• **REQUIREMENT**
Give the number of rows below that contain the word "highest", counting only matches in the same letter case. Reply with the number alone.

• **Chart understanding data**
-- Opening Marker --

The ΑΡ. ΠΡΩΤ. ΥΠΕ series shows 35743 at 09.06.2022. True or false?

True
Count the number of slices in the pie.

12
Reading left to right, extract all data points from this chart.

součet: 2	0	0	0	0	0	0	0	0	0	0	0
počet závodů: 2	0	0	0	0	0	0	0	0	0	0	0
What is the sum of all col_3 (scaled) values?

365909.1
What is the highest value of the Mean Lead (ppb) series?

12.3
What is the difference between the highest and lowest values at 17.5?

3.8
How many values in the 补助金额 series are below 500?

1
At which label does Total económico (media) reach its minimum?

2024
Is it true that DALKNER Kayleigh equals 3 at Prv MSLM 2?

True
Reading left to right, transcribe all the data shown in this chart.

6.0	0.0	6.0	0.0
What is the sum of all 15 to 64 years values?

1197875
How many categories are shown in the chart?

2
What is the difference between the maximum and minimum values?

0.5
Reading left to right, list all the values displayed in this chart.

-- Closing Marker --

• **SOLVED EXERCISE**
2